The first thing Lana noticed was that there was something familiar about his eyes. They were kind, understanding eyes a shade of blue she’d seen before. The second thing that entered her mind was that if this had been any other time or place with different circumstances she would have been attracted to him. His jaw s
ported a five o’clock shadow and the blond of his hair contradicted the darkness of his skin. His lips were full and perfectly shaped but marred by the down-turned edges as he frowned at her.
She looked down at his hand still holding the glass and realized with nauseating disgust that she was attracted to him, even despite his obvious strength.
“I…I didn’t mean to stare, I’m sorry,” she mumbled, looking away.
He didn’t say anything, but she felt his eyes on her.
“Lana?” he finally asked.
The sharp turn of her head caused her vision to blur, and she grasped the railing for support. His hand reached out for her, but before he ever touched her, she regained control of her balance and his hand fell away.

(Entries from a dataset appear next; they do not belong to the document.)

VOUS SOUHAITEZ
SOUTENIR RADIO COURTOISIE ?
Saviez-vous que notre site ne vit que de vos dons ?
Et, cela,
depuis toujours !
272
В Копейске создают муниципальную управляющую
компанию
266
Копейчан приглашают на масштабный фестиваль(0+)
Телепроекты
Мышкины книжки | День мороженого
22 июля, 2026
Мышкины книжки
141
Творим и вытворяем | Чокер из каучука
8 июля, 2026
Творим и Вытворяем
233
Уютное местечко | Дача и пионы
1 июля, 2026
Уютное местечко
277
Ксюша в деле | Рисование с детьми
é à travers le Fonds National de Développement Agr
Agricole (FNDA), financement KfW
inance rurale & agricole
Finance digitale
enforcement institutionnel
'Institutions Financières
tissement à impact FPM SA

“Welcome back,” he said. But his tone was anything but welcoming. He sounded angry with her.
“Do I know you?” Lana squinted against the dim light, trying to figure out if she went to school with him. But nothing about him stirred any memories…except those eyes.
He fell silent for a long time, his jaw pulsing.

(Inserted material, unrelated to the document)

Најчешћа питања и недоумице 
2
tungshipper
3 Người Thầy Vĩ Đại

She noticed then that he wore a police uniform. She squinted again and read the name on his badge. Lucky. That was an odd name for a man of his stature.
“Do I know you?” she asked again.
“I heard you were back in town,” he said in his southern drawl. “Can’t say I’d come back here if I had the choice.”
“My father lives here.”
A derisive snort escaped his lips. “Don’t remind me.”
“I’m sorry. I think I’m missing something. Did we go to school together?”
Again, those piercing blue eyes studied her. “I’m Lucky.”
“Lana Stevens.”
“I heard from some folks in town that the beauty queen came home. A lot of people are looking forward to seeing you again at the reunion this fall.”
“I’m not going,” she said quickly. No way, no how would she be around all those jocks again, listening to their crude comments and smelling their foul, alcoholic breath. So far, she hadn’t seen any at the party, but if she did, she would avoid them like the plague. By the reunion though, she would have to stay indoors anyway because of her condition.